To investigate the role of the ZIP10-ITGA10-p-AKT axis in the regulation of OS cell proliferation and sensitivity to chemotherapy in vivo, we performed xenograft tumor experiments using 143B and 143BR cells.

In 143B cells, tumor growth and chemoresistance were promoted by ZIP10 overexpression, and this promotion was attenuated by the CREB inhibitor 666–15 or AKT inhibitor GSK690693 (Fig. 5a-c). Overexpression of ZIP10 increased the protein levels of ITGA10 and p-AKT; 666–15 reduced ITGA10 and p-AKT, and GSK690693 decreased p-AKT (Fig. 5d).
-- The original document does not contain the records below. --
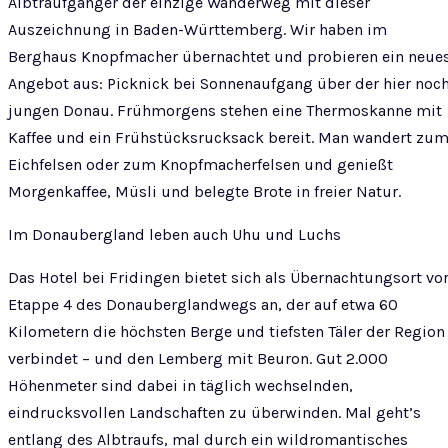
Albtraufgänger der einzige Wanderweg mit dieser
Auszeichnung in Baden-Württemberg. Wir haben im
Berghaus Knopfmacher übernachtet und probieren ein neue
Angebot aus: Picknick bei Sonnenaufgang über der hier noc
jungen Donau. Frühmorgens stehen eine Thermoskanne mit
Kaffee und ein Frühstücksrucksack bereit. Man wandert zu
Eichfelsen oder zum Knopfmacherfelsen und genießt
Morgenkaffee, Müsli und belegte Brote in freier Natur.
Im Donaubergland leben auch Uhu und Luchs
Das Hotel bei Fridingen bietet sich als Übernachtungsort vo
Etappe 4 des Donauberglandwegs an, der auf etwa 60
Kilometern die höchsten Berge und tiefsten Täler der Region
verbindet – und den Lemberg mit Beuron. Gut 2.000
Höhenmeter sind dabei in täglich wechselnden,
eindrucksvollen Landschaften zu überwinden. Mal geht’s
entlang des Albtraufs, mal durch ein wildromantisches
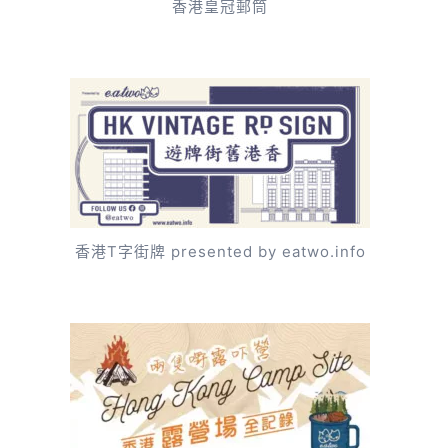
香港皇冠郵筒
香港T字街牌 presented by eatwo.info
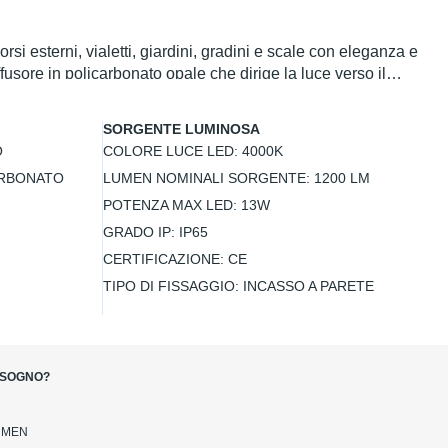
 esterni, vialetti, giardini, gradini e scale con eleganza e
usore in policarbonato opale che dirige la luce verso il
0K con una potenza luminosa di 1200 lumen, assicurando
gli agenti atmosferici, garantendo affidabilità e durata nel
SORGENTE LUMINOSA
con un prodotto dall'ottimo rapporto qualità-prezzo.
O
COLORE LUCE LED:
4000K
ARBONATO
LUMEN NOMINALI SORGENTE:
1200 LM
POTENZA MAX LED:
13W
GRADO IP:
IP65
CERTIFICAZIONE:
CE
TIPO DI FISSAGGIO:
INCASSO A PARETE
BISOGNO?
UMEN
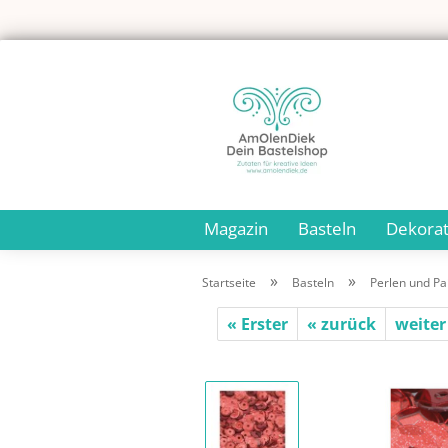
Magazin
Basteln
Dekorat
»
»
Startseite
Basteln
Perlen und Pai
« Erster
« zurück
weiter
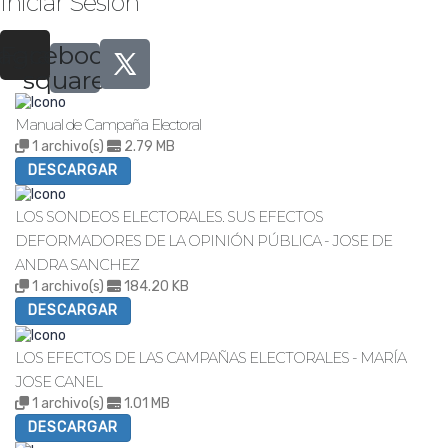
Iniciar Sesión
tagram
Facebook-
square
Manual de Campaña Electoral
1 archivo(s)
2.79 MB
DESCARGAR
LOS SONDEOS ELECTORALES. SUS EFECTOS
DEFORMADORES DE LA OPINIÓN PÚBLICA - JOSE DE
ANDRA SANCHEZ
1 archivo(s)
184.20 KB
DESCARGAR
LOS EFECTOS DE LAS CAMPAÑAS ELECTORALES - MARÍA
JOSE CANEL
1 archivo(s)
1.01 MB
DESCARGAR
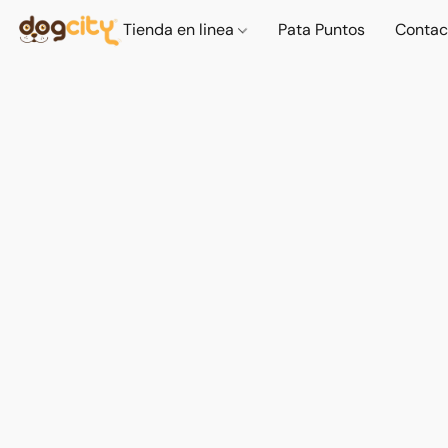
Tienda en linea
Pata Puntos
Contac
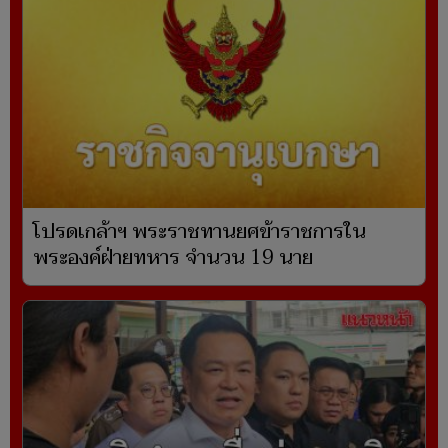
โปรดเกล้าฯ พระราชทานยศข้าราชการใน
พระองค์ฝ่ายทหาร จำนวน 19 นาย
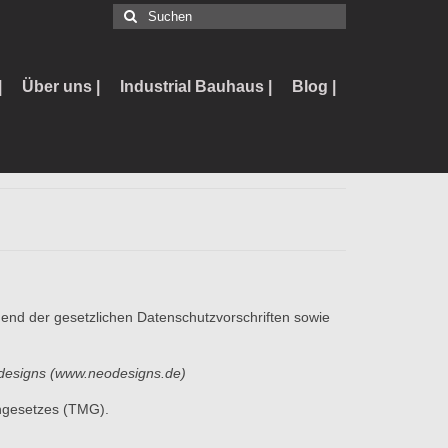
Suchen
nach:
|
Über uns |
Industrial Bauhaus |
Blog |
end der gesetzlichen Datenschutzvorschriften sowie
eodesigns (www.neodesigns.de)
ngesetzes (TMG).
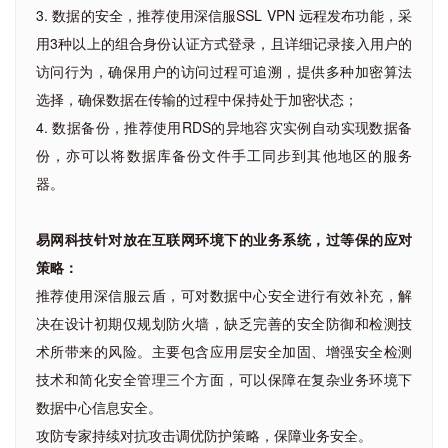
3. 数据的安全，推荐使用深信服SSL VPN 远程发布功能，采
用3种以上的组合身份认证方式登录，且详细记录接入用户的
访问行为，确保用户的访问过程可追溯，提供多种加密算法
选择，确保数据在传输的过程中保持处于加密状态；
4. 数据备份，推荐使用RDS的异地容灾实例自动实现数据备
份，亦可以将数据库备份文件手工同步到其他地区的服务
器。
易网科技针对放在互联网环境下的业务系统，过等保的应对
策略：
推荐使用深信服云盾，可对数据中心安全进行有效补充，解
决在设计初期仅规划防火墙，缺乏完善的安全防御和检测技
术所带来的风险。主要包含应用层安全加固、增强安全检测
技术和简化安全管理三个方面，可以保障在复杂业务环境下
数据中心信息安全。
攻防专家持续对抗攻击调优防护策略，保障业务安全。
Furthermore, IHC staining results indicated that overexpression of ZIP10 increased Ki67 and p-AKT expression in xenograft tissues with/without cisplatin treatment but that oeZIP10 + 666–15 or oeZIP10 + GSK690693 did not (Fig. 5e and S14). In addition, apoptosis, as analyzed by cleaved caspase 3 (C-caspase-3) staining, was dramatically decreased in cisplatin-treated oeZIP10 xenograft tissues.

For 143BR, knockdown of ZIP10 dramatically inhibited tumor growth and chemoresistance, and this inhibition was rescued by the AKT activator SC79 (Fig. S15a-c). Knockdown of ZIP10 decreased the protein levels of ITGA10 and p-AKT, and SC79 increased p-AKT (Fig. S15d). Furthermore, IHC staining results indicated that knockdown of ZIP10 increased C-caspase-3 levels in xenograft tissues with cisplatin treatment but that shZIP10 + SC79 did not (Fig. S15e).

Taken together, these findings suggest that the activated ZIP10-ITGA10-p-AKT axis is indispensable for cisplatin resistance in OS cells.

To determine whether ZIP10, p-CREB, ITGA10 and p-AKT levels correlate in OS, we collected 52 patient tumor tissue sections without chemotherapy. The association between ZIP10 level and clinical features of patients, including gender, age, anatomical site, Enneking’s stage and AJCC stage, are summarized in Table S3. ZIP10 correlated positively with Enneking’s stage (p = 0.0238) and AJCC stage (p = 0.0111). Representative staining images with high or low levels of ZIP10, p-CREB, ITGA10 and p-AKT expression are shown in Fig. 6a. ZIP10, p-CREB, ITGA10 and p-AKT scores were evaluated by systematically analyzing the IHC staining results (Fig. 6b-f). Among 52 patients, 21 cases of high p-CREB levels were found for all 30 individuals with a high level of ZIP10 staining; 24 of 30 patients with a high level of ZIP10 exhibited an upregulated level of ITGA10 protein, and 26 of 30 patients with a high level of ZIP10 showed an upregulated level of p-AKT protein (Fig. 6g-i). Additionally, increased CREB and AKT activation was accompanied by ITGA10 overexpression (Fig. 6j, k). As expected, statistically significant positive correlations between ZIP10 and p-CREB (Fig. 6l), ZIP10 and ITGA10 (Fig. 6m), ZIP10 and p-AKT (Fig. 6n), ITGA10 and p-CREB (Fig. 6o) and ITGA10 and p-AKT (Fig. 6p) were observed. These findings suggest that ZIP10 leads to ITGA10-mediated AKT activation associated with clinicopathologic features and may contribute to tumorigenesis of OS.